Elsevier

Journal of Controlled Release

Volume 110, Issue 2, 10 January 2006, Pages 414-421
Journal of Controlled Release

Delivery of the antibiotic gentamicin sulphate from precipitation cast matrices of polycaprolactone

https://doi.org/10.1016/j.jconrel.2005.10.028Get rights and content

Abstract

Microporous, poly(ε-caprolactone) (PCL) matrices were loaded with the aminoglycoside antibiotic, gentamicin sulphate (GS) using the precipitation casting technique by suspension of powder in the PCL solution prior to casting. Improvements in drug loading from 1.8% to 6.7% w/w and distribution in the matrices were obtained by pre-cooling the suspension to 4 °C. Gradual release of approximately 80% of the GS content occurred over 11 weeks in PBS at 37 °C and low amounts of antibiotic were measured up to 20 weeks. The kinetics of release could be described effectively by the Higuchi model with the diffusion rate constant (D) increasing from of 1.7 to 5.1 μg/mg matrix/day0.5 as the drug loading increased from 1.4% to 8.3% w/w. GS-loaded PCL matrices retained anti-bacterial activity after immersion in PBS at 37 °C over 14 days as demonstrated by inhibition of growth of S. epidermidis in culture. These findings recommend further investigation of precipitation-cast PCL matrices for delivery of hydrophilic molecules such as anti-bacterial agents from implanted, inserted or topical devices.

Introduction

Bacterial infection of bone (osteomyelitis), soft tissue, the eye and foot ulcers in patients with diabetes constitutes a serious healthcare problem particularly when drug-resistant bacteria such as methicillin-resistant Staphylococcus aureus are involved [1], [2], [3]. Infection following musculoskeletal injuries and surgical implantation is generally treated by debridement and irrigation and systemic antibiotic therapy. However, it is often difficult to treat topical infection using the latter approach since only a fraction of the dose reaches the target site, a problem which is accentuated when the local blood supply is compromised. A wide variety of polymeric carriers has therefore been investigated for local antibiotic delivery [3], [4], [5], [6], [7], [8], [9] in attempts to maintain drug levels above the minimum inhibitory concentration (MIC) without achieving systemic toxicity. Beads of non-biodegradable polymethylmethacrylate (PMMA) containing aminoglycoside antibiotics such as gentamicin sulphate (GS) are commonly used for treating bone and soft tissue infection [5], [6]. Almost 40% of the drug is released in 14 days resulting in local concentrations of 30 mg/l within the first day postoperatively and 5 mg/l for several weeks which are sufficient to inhibit non-resistant microorganisms. However incomplete drug release, colonisation of PMMA devices by bacteria, decreased function of immune cells and the generally accepted requirement for surgical removal of the implants have prompted investigations of biodegradable polymers as alternatives. Porous collagen matrices result in total and rapid release of gentamicin within 1–4 days in vivo in well perfused sites, maintaining levels above the MIC for gentamicin-sensitive organisms (4 μg/ml) for relatively short time periods of around 7 days [6].

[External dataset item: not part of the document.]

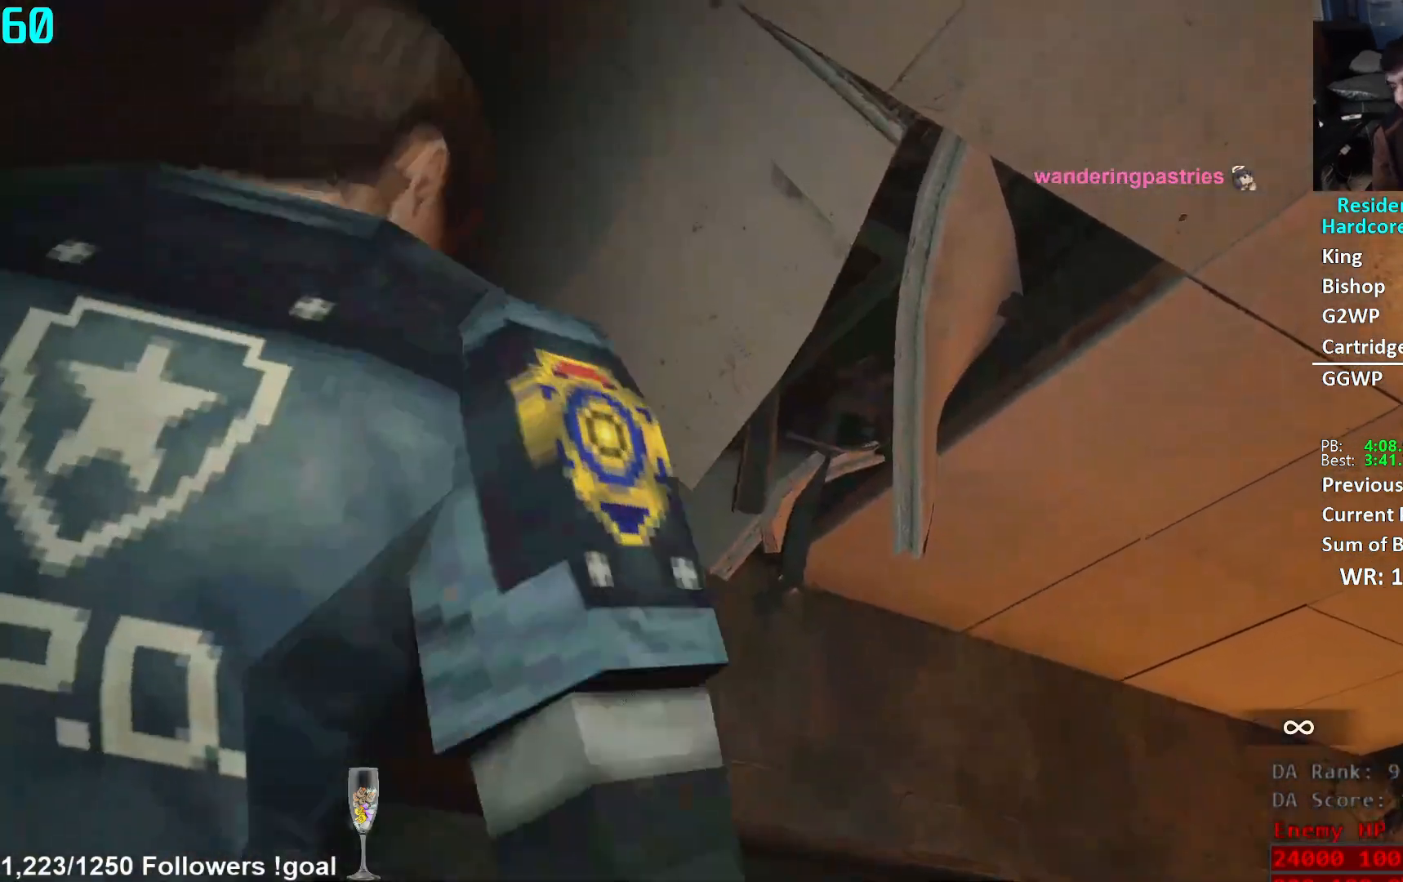
{"buttons": ["L1"], "left_stick": "center", "right_stick": "center", "events": [[67, "left_stick", "center"]]}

The synthetic biodegradable polymers such as poly(l-lactide) (L.PLA) and poly(dl lactide co-glycolide) (PLGA) feature prominently in research into controlled antibiotic delivery. GS-loaded microspheres (250–550 μm) produced by emulsification-solvent evaporation techniques, can provide gradual and complete drug release in 7–10 days in vitro (following an initial burst release of 10–25%) by blending 50 : 50 PLGA copolymers of different molecular weight [8]. GS-loaded beads, disks and cylinders are often formulated by compression of polymer/drug powders but this approach can result in major burst release of the antibiotic (around 40%) and limited duration of release in vitro (70% in 15 days) [4], [9], [10], [11]. Incorporation of 10% lactide or glycolide monomer in compression moulded PLGA disks, however, has been shown to extend GS delivery over 1 month in PBS at 37 °C and gave rise to zero order release profiles (following 30% burst release of antibiotic) [10]. In a related though complex approach, GS–calcium phosphate–DL.PLA disks were prepared by compression of granules [11]. However, coating of the disks with DL.PLA was necessary to avoid major burst release (50%) of the drug load and to provide gradual delivery of approximately 50% of the GS content over 5 weeks. Melt processing has been applied widely as an alternative to compression moulding of antibiotic delivery devices. Injection moulded GS-loaded polyanhydride beads (12 × 3 mm) have been developed for implantation at sites where joint prostheses are replaced due to infection [12]. Zhang et al. [13] produced a series of cylindrical, GS-loaded devices from poly dl.lactide (DL.PLA) and poly(dl lactide co-caprolactone) copolymers by melt extrusion. Control over the release profile was achieved by incorporation of dl.lactic acid oligomers in the formulations, by coating the devices with DL.PLA and by adjustment of the drug loading and length of the devices. Small burst effects, coupled with gradual and sustained GS release in vitro were achieved by limiting the antibiotic loading to 20–30% in coated DL.PLA cylinders.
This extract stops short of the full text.